Lurie believes that houses of all kinds speak, including those of worship, knowledge, hospitality, or confinement. Any interior designer will tell you that rooms make “a statement.” Lurie examines such assertions in detail, pondering what’s behind them. “Buildings tell us what to think and how to act, though we may not register their messages consciously.” A Pulitzer Prize-winning novelist, she attached the same communicative qualities to how one dresses in a 1981 book, The Language of Clothes . While there’s not much that’s original about the notion that our homes and clothing say things about us, Lurie’s books take what’s communicated by our private and public spaces and turns it into literature. Like a translator, she deciphers the babble from a cluttered room or a spotless kitchen and relays those interpretations to her audience. She elucidates, connecting the dots as she explains the social and psychological implications of a bedroom’s ruffled pillows or a fluffy knit cover on a toilet paper roll. She supplies history to support the idea that function takes precedence over form (though both are important).

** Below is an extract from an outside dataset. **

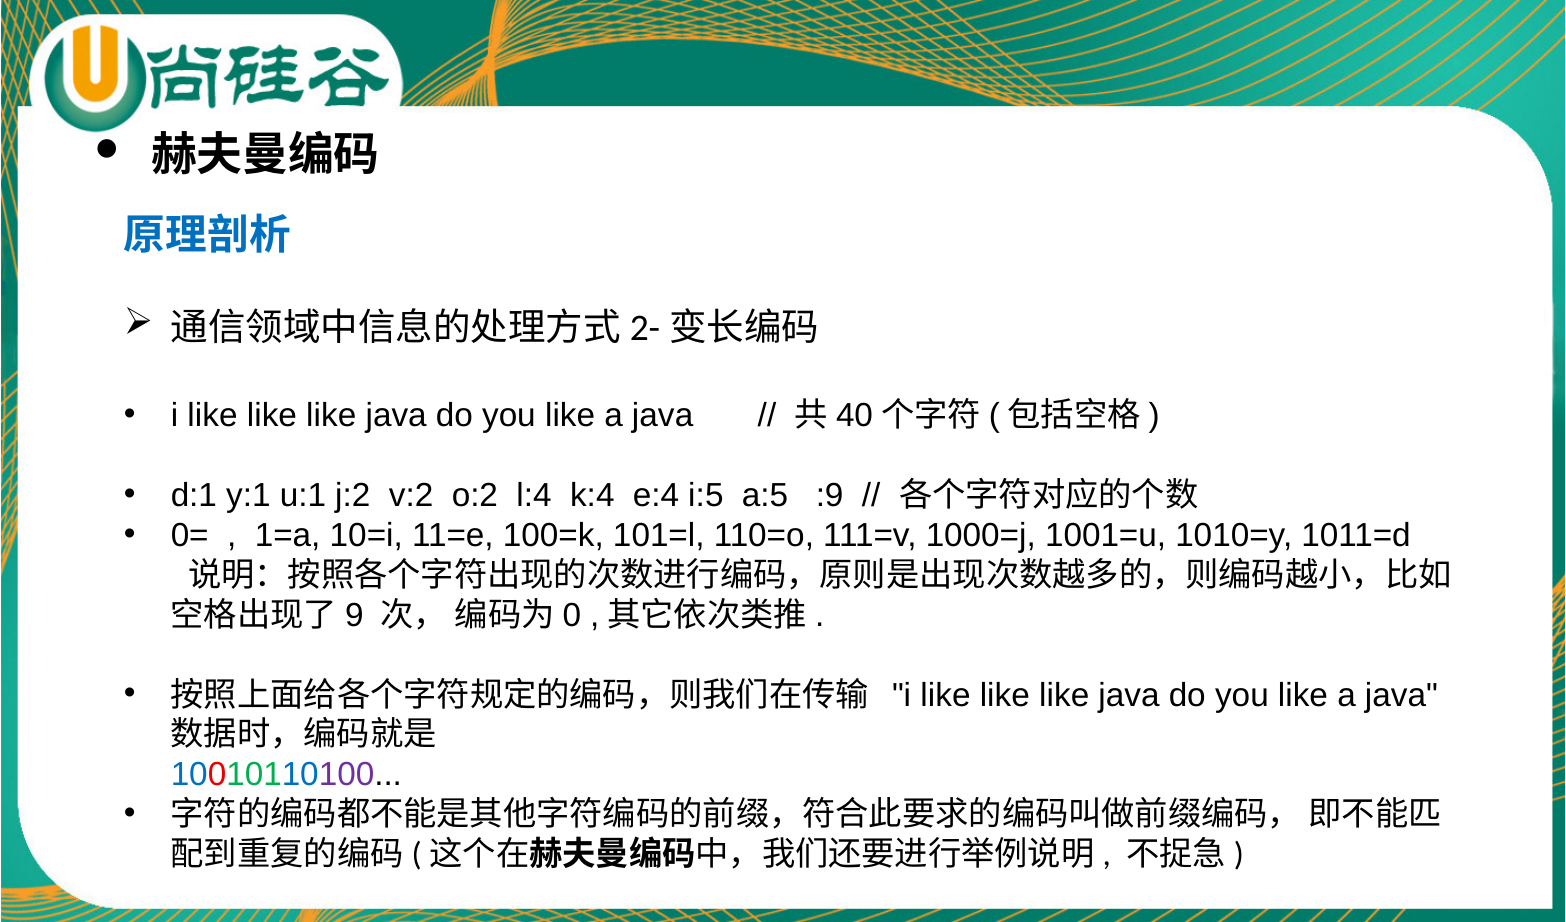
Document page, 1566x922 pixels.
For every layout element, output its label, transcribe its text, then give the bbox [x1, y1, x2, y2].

The author’s frankness is best displayed when she discusses public spaces. She says that grade schools, no matter how fancy, are factories. She explains how American houses of worship turned from fortresses to theaters at the end of the Civil War. In a chapter on prisons, hospitals, asylums, and nursing homes entitled “Houses of Confinement,” she suggests that their function, which is to incarcerate, can be “deeply disguised.” She occasionally wastes time with the obvious. The “houses of hospitality,” hotels and restaurants — not to mention bars and cocktail lounges — are designed to have us “leave poorer than when we arrived.” As well, the explicit message of the shopping mall and other houses of commerce is “Spend!”
Lurie only touches on the economic realities expressed through one’s living space. Money, as politics teaches, allows for fuller expression, even if what you’re saying can make you look tasteless. Lurie’s entertaining book might have been even better if it had spoken to the kinds of design that, in this age of inequality, look pound-foolish.